Family Moab

Family Moab
In Arches National Park

Sunday, January 23, 2022

Velvet Paisley Masks and Menopause

Our masters swim coach optimistically arranged for a special Pilates class for swimmers beginning the first week of January and ending mid-February. Despite the omicron variant's blaze through Colorado (and our classmates), we've managed to hold two classes thus far. On the way to class last Wednesday, I reached into the glove box of my car, where I keep my special, grippy Pilates socks. As I pulled them out, a lone velvet face mask tumbled out with them. Made from heavy fabric, its purple paisley print cheered me at the time I bought it, when masks were a novelty and we were determined to make fashion statements of them. Everyone's mom and aunt were making masks, and a determinedly positive cottage industry was born.

Now we know that cloth masks don't work against omicron, and are tired of wearing them even as a fashion statement.  I replaced my 2020 relic in the glove compartment and reached for my decidedly unsexy but medically superior dull gray KN 95 instead. I wore it throughout Pilates, determined both to exercise and to stay healthy through the end of swim season - now only four weeks away. Many of our swimmers have tested positive and had to miss ten days of training as we approach the championship meets, and all the coaches and athletes are heartily sick of being sick.

What a journey we've been on as a society, and as a world, since spring of 2020. We know both more and less about the virus, we've seen rules change 700 times (unscientific estimate based on a rule change once per day for the past two years). I wake up every day wondering if my dry throat and scratchy voice signify more than cheering for swimmers in the Colorado winter climate, paranoid about both getting and giving something virulent. It doesn't help that I also seem to be going through the early stages of menopause, waking up in a sweat and experiencing feverish moments throughout the day. Plus, my monthly cycle is way off, and when one of my friends asked if pregnancy was possible, I almost threw myself off the nearest bridge.

Rob suggested that I get more rest, and as I peered out of the black holes around my eyes, I told him, "I'm paranoid that I'm sick, menopausal, or pregnant nearly every minute of the day. It's not a good recipe for calm or for helpful suggestions." 

But the sun came out today, both of our college kids went back to school and in-person classes, and virus indicators are going down here in Colorado.

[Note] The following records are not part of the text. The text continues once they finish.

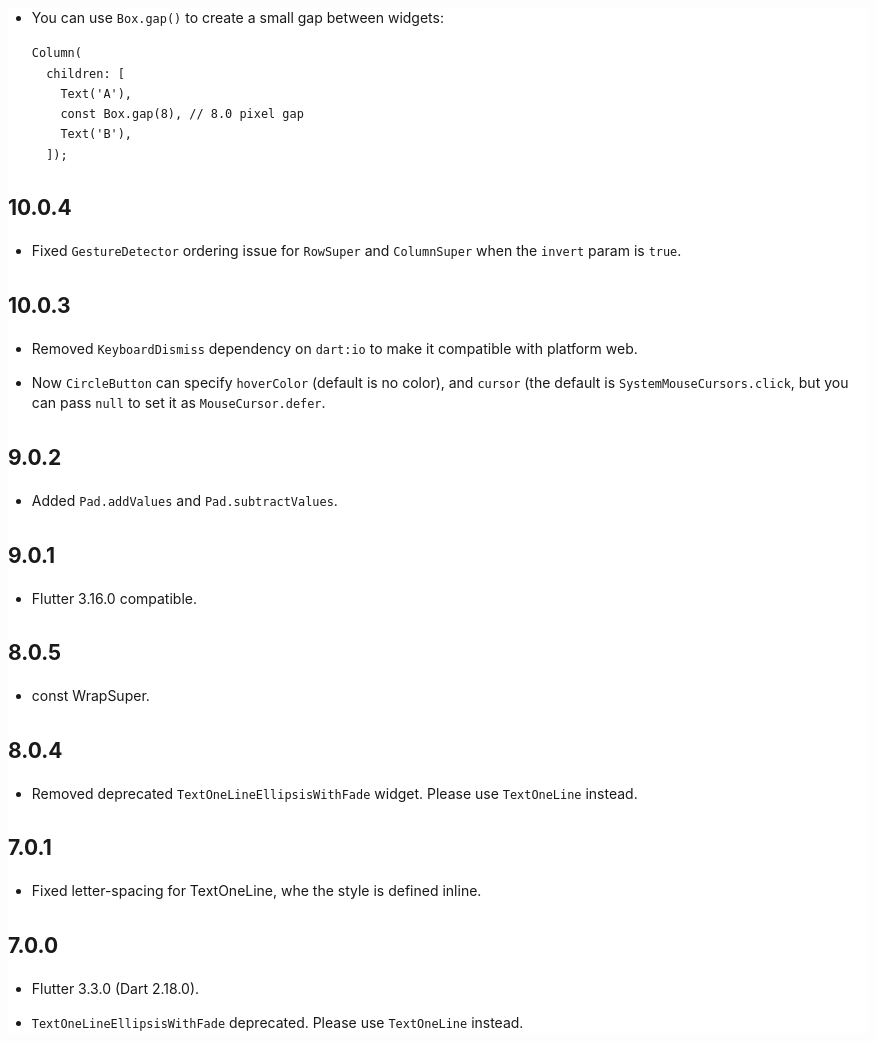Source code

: * You can use `Box.gap()` to create a small gap between widgets:

  ```
  Column(
    children: [
      Text('A'),
      const Box.gap(8), // 8.0 pixel gap
      Text('B'),
    ]);
  ```

## 10.0.4

* Fixed `GestureDetector` ordering issue for `RowSuper` and `ColumnSuper` when
  the `invert` param is `true`.

## 10.0.3

* Removed `KeyboardDismiss` dependency on `dart:io` to make it compatible with platform
  web.

* Now `CircleButton` can specify `hoverColor` (default is no color),
  and `cursor` (the default is `SystemMouseCursors.click`, but you can pass `null` to
  set it as `MouseCursor.defer`.

## 9.0.2

* Added `Pad.addValues` and `Pad.subtractValues`.

## 9.0.1

* Flutter 3.16.0 compatible.

## 8.0.5

* const WrapSuper.

## 8.0.4

* Removed deprecated `TextOneLineEllipsisWithFade` widget. Please use `TextOneLine`
  instead.

## 7.0.1

* Fixed letter-spacing for TextOneLine, whe the style is defined inline.

## 7.0.0

* Flutter 3.3.0 (Dart 2.18.0).

* `TextOneLineEllipsisWithFade` deprecated. Please use `TextOneLine` instead.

A new normal may be hiding just around the corner of springtime and until then I'll just keep moving forward one hot flash at a time.

Sunday, January 9, 2022

Edward Osborne Wilson

E. O. Wilson was a naturalist, a biologist, a "modern-day Darwin" who died late in 2021 at the age of 92. He was also my biology professor during my freshman year at Harvard. I knew enough about his curriculum vitae to be awed by him, but not enough to truly appreciate his life-long study of the natural world and his campaign to educate the rest of us on the talents and abilities of other species. Though I was mostly taught by my TAs and only saw Wilson at lectures, I have followed his work over the years and been amazed by his prolific writing.

I noticed the quote below on the Facebook page of Parents for the Planet. It's enlightening and alarming and apt for the current moment. Though this wave of the pandemic has rendered Wilson's words even more appropriate (I can never remember the precise place or hour) I'm trying to focus on the knowledge that we will ultimately get through COVID, but we can not "get through" more years of willful ignorance regarding the consequences of our actions.

"Humanity today is like a waking dreamer, caught between the fantasies of sleep and the chaos of the real world. The mind seeks but cannot find the precise place and hour. We have created a Star Wars civilization, with Stone Age emotions, medieval institutions and godlike technology. We thrash about. We are terribly confused by the mere fact of our existence, and a danger to ourselves and to the rest of life." (E.O. Wilson)

We lost many wonderful individuals in 2021, not least of which was this eloquent, studious man who did his best to wake us all up to an awareness of the natural world and the dangers of our "thrashing about". Perhaps we can all wake up to the beauties and challenges in our reality and appreciate "the mere fact of our existence" on this beautiful planet.